Collected data

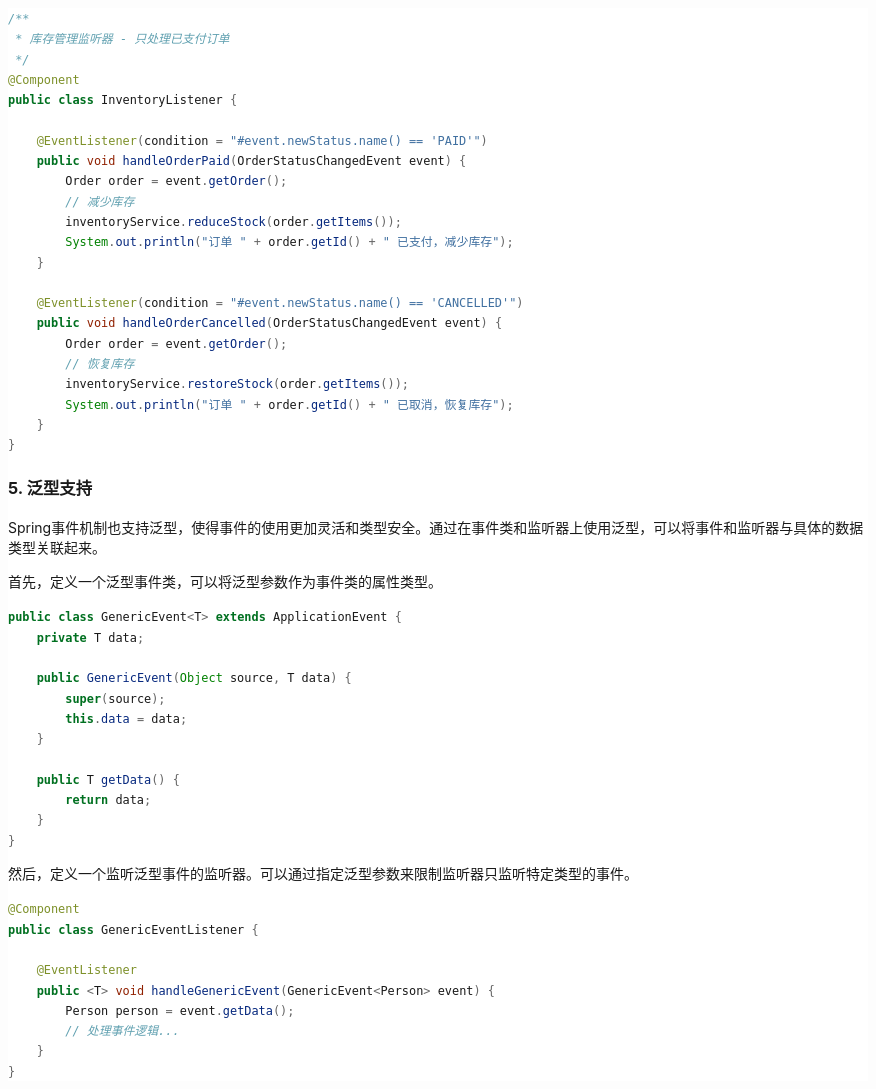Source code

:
 ```java
/**
 * 库存管理监听器 - 只处理已支付订单
 */
@Component
public class InventoryListener {
    
    @EventListener(condition = "#event.newStatus.name() == 'PAID'")
    public void handleOrderPaid(OrderStatusChangedEvent event) {
        Order order = event.getOrder();
        // 减少库存
        inventoryService.reduceStock(order.getItems());
        System.out.println("订单 " + order.getId() + " 已支付，减少库存");
    }
    
    @EventListener(condition = "#event.newStatus.name() == 'CANCELLED'")
    public void handleOrderCancelled(OrderStatusChangedEvent event) {
        Order order = event.getOrder();
        // 恢复库存
        inventoryService.restoreStock(order.getItems());
        System.out.println("订单 " + order.getId() + " 已取消，恢复库存");
    }
}
```

### 5. 泛型支持
Spring事件机制也支持泛型，使得事件的使用更加灵活和类型安全。通过在事件类和监听器上使用泛型，可以将事件和监听器与具体的数据类型关联起来。

首先，定义一个泛型事件类，可以将泛型参数作为事件类的属性类型。

```java
public class GenericEvent<T> extends ApplicationEvent {
    private T data;

    public GenericEvent(Object source, T data) {
        super(source);
        this.data = data;
    }

    public T getData() {
        return data;
    }
}
```

然后，定义一个监听泛型事件的监听器。可以通过指定泛型参数来限制监听器只监听特定类型的事件。

```java
@Component
public class GenericEventListener {

    @EventListener
    public <T> void handleGenericEvent(GenericEvent<Person> event) {
        Person person = event.getData();
        // 处理事件逻辑...
    }
}
```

◆ WHAT YOU WILL DO ◆
Copy exactly the line containing "### 5. 泛型支持" and each line after it through the end of the records above.

◆ ANSWER BOX ◆
### 5. 泛型支持
Spring事件机制也支持泛型，使得事件的使用更加灵活和类型安全。通过在事件类和监听器上使用泛型，可以将事件和监听器与具体的数据类型关联起来。

首先，定义一个泛型事件类，可以将泛型参数作为事件类的属性类型。

```java
public class GenericEvent<T> extends ApplicationEvent {
    private T data;

    public GenericEvent(Object source, T data) {
        super(source);
        this.data = data;
    }

    public T getData() {
        return data;
    }
}
```

然后，定义一个监听泛型事件的监听器。可以通过指定泛型参数来限制监听器只监听特定类型的事件。

```java
@Component
public class GenericEventListener {

    @EventListener
    public <T> void handleGenericEvent(GenericEvent<Person> event) {
        Person person = event.getData();
        // 处理事件逻辑...
    }
}
```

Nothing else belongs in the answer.